** Compiti da svolgere **
A – Copi fedelmente il passo dell'estratto selezionato che inizia con le parole contenenti "Ci si può chiedere" e termina con "sistema in esame?".
B – Risponda alle seguenti domande basandosi sull'estratto selezionato:
(i) Secondo Luciano, da che cosa sono suggerite le norme morali?
(ii) Quale stato del sistema in esame indica Luciano?
(iii) In quale caso, secondo Luciano, chi ha fatto il male avrebbe qualche attenuante?

** Estratto selezionato **
Ci si può chiedere : male per chi? solo se parliamo del male economico.
> L:
> Male rispetto a che contesto?
Luciano:
Rispetto a un contesto in cui esiste una legge morale che stabilisce cosa è
bene e cosa è male.
> L:
> Qual'era il set degli input?
Luciano:
Le norme morali suggerite dalla coscienza.
L:
> Qual'era lo stato del sistema in esame?
Luciano:
Uno stato psichico con capacità di intendere e di volere.
L:
> Qual'era la funzione di trasferimento in linea diretta e/o
> controreazionata?
Luciano:
Mi chiedi se uno ha fatto il male dopo essere stato provocato? In questo
caso avrebbe qualche attenuante.
>
> Luciano:
> > Allora in che consiste la morale, se esiste solo il bene,
> > e un male che nella realtà non è male?
> > Il male morale vero, autentico, non solo apparente, secondo te esiste o
no?
>
> L:
> Il male come "bastian contrarieria" esiste come tendenza soggettiva, ma
> è un'investigazione relativicizzata.

** Materiale estratto **
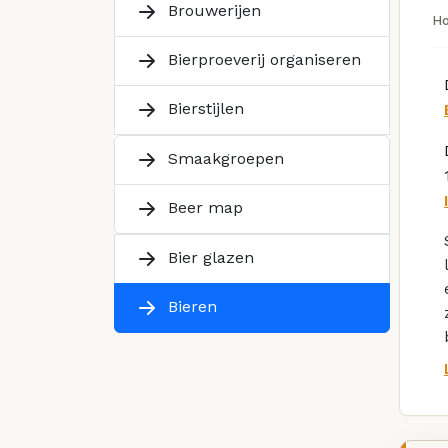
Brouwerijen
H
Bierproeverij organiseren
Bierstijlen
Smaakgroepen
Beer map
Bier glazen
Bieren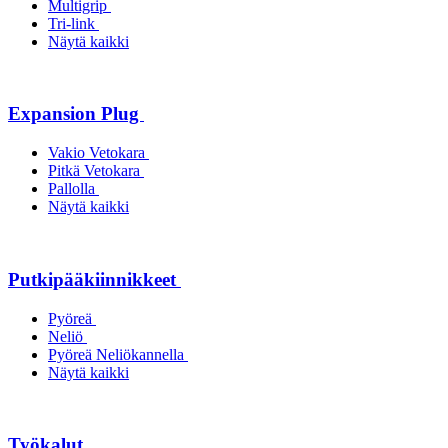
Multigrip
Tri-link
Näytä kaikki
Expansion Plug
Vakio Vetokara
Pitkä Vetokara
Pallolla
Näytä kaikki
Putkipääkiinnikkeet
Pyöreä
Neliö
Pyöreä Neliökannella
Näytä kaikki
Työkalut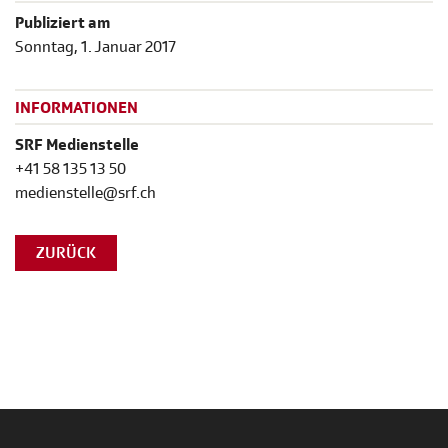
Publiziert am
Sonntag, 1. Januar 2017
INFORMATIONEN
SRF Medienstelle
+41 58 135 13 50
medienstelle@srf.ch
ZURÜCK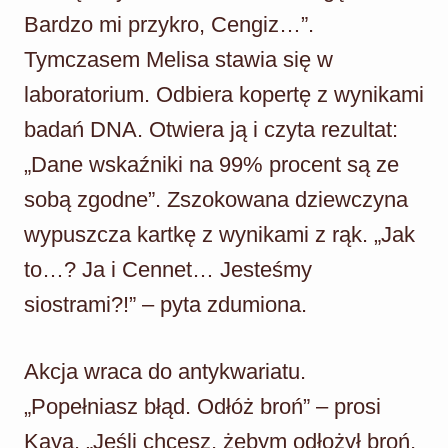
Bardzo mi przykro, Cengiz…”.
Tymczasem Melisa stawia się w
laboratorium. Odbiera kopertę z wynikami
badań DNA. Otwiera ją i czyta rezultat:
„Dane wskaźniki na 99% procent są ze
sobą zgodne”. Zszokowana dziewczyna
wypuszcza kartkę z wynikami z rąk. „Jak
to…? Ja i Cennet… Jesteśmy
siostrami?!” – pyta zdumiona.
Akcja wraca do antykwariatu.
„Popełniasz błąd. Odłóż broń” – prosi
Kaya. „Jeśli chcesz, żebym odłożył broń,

** Risposte per punto **
A –
Ci si può chiedere : male per chi? solo se parliamo del male economico.
> L:
> Male rispetto a che contesto?
Luciano:
Rispetto a un contesto in cui esiste una legge morale che stabilisce cosa è
bene e cosa è male.
> L:
> Qual'era il set degli input?
Luciano:
Le norme morali suggerite dalla coscienza.
L:
> Qual'era lo stato del sistema in esame?

B –
(i) Dalla coscienza.
(ii) Uno stato psichico con capacità di intendere e di volere.
(iii) Se ha fatto il male dopo essere stato provocato.